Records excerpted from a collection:

***

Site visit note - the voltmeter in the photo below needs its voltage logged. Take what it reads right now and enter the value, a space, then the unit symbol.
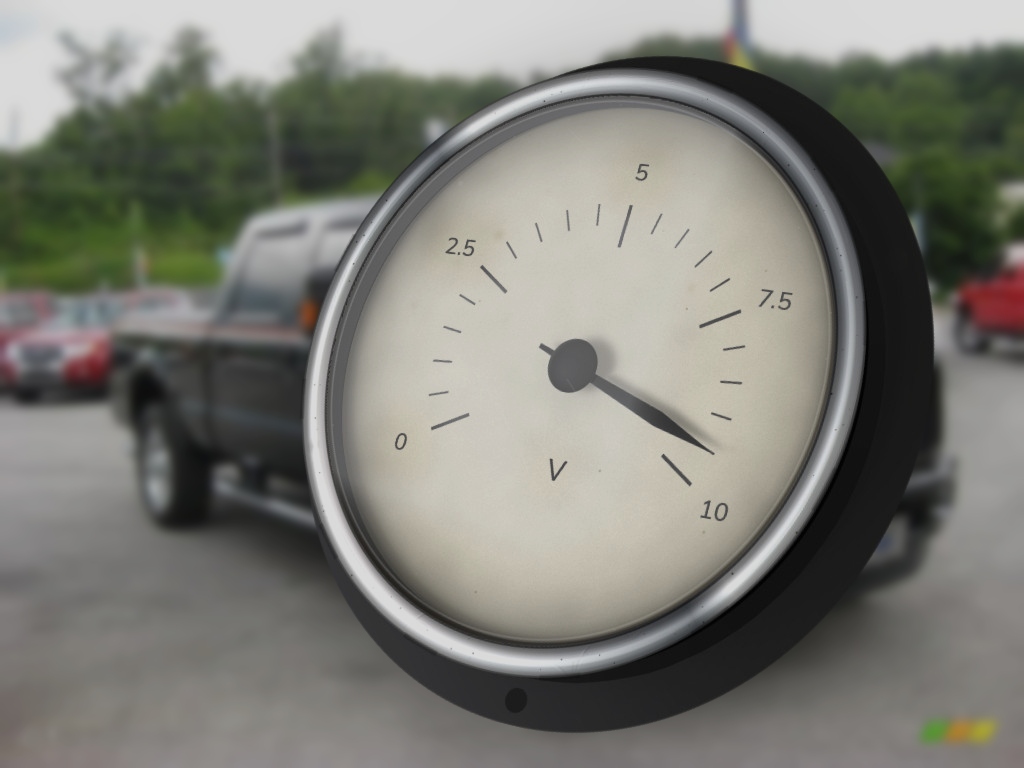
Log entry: 9.5 V
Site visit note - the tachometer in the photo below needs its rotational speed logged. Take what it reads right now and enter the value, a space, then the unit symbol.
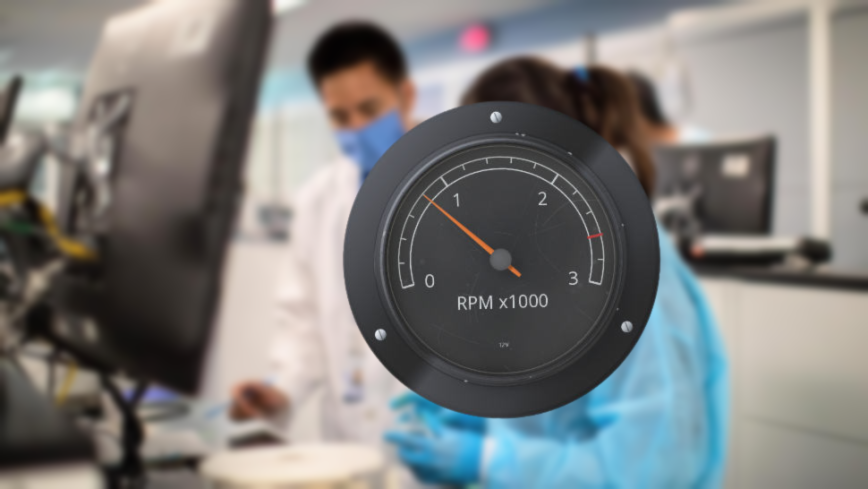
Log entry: 800 rpm
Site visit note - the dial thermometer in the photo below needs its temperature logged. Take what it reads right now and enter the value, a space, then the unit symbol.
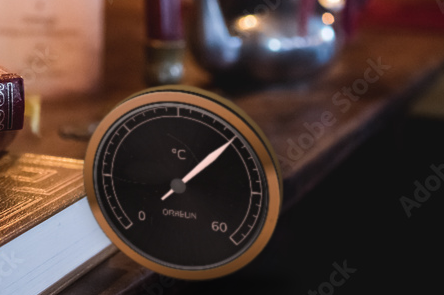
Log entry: 40 °C
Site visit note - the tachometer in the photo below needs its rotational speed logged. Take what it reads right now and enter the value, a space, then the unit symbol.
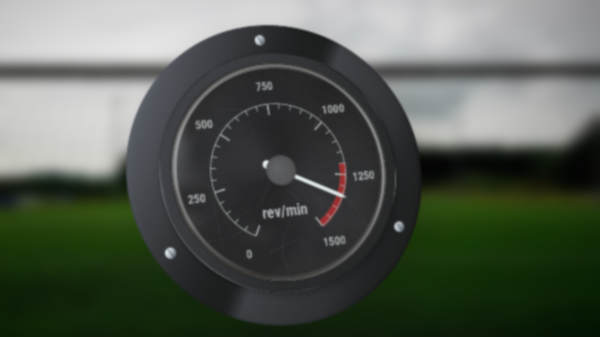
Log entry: 1350 rpm
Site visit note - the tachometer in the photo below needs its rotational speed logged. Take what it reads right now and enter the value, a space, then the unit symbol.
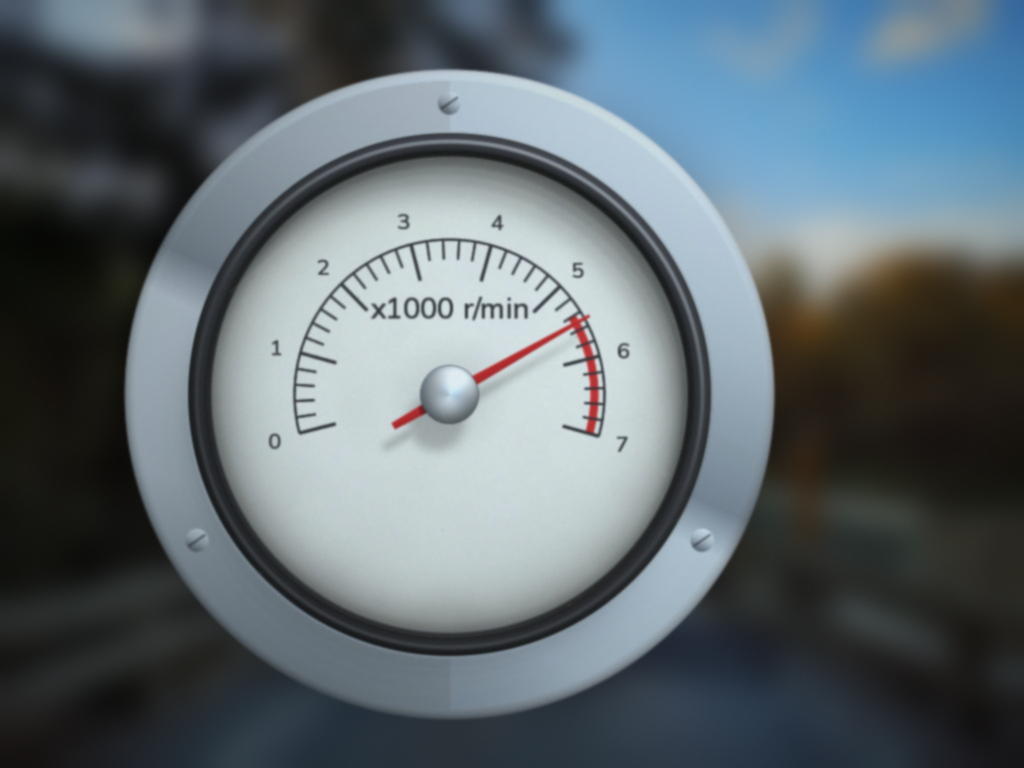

***

Rewrite every item above, replacing "Site visit note" with "Field inspection note" and leaving everything else unchanged. Omit the pictures.

● **PROBLEM SOLUTION**:
Field inspection note - the voltmeter in the photo below needs its voltage logged. Take what it reads right now and enter the value, a space, then the unit symbol.
Log entry: 9.5 V
Field inspection note - the tachometer in the photo below needs its rotational speed logged. Take what it reads right now and enter the value, a space, then the unit symbol.
Log entry: 800 rpm
Field inspection note - the dial thermometer in the photo below needs its temperature logged. Take what it reads right now and enter the value, a space, then the unit symbol.
Log entry: 40 °C
Field inspection note - the tachometer in the photo below needs its rotational speed logged. Take what it reads right now and enter the value, a space, then the unit symbol.
Log entry: 1350 rpm
Field inspection note - the tachometer in the photo below needs its rotational speed logged. Take what it reads right now and enter the value, a space, then the unit symbol.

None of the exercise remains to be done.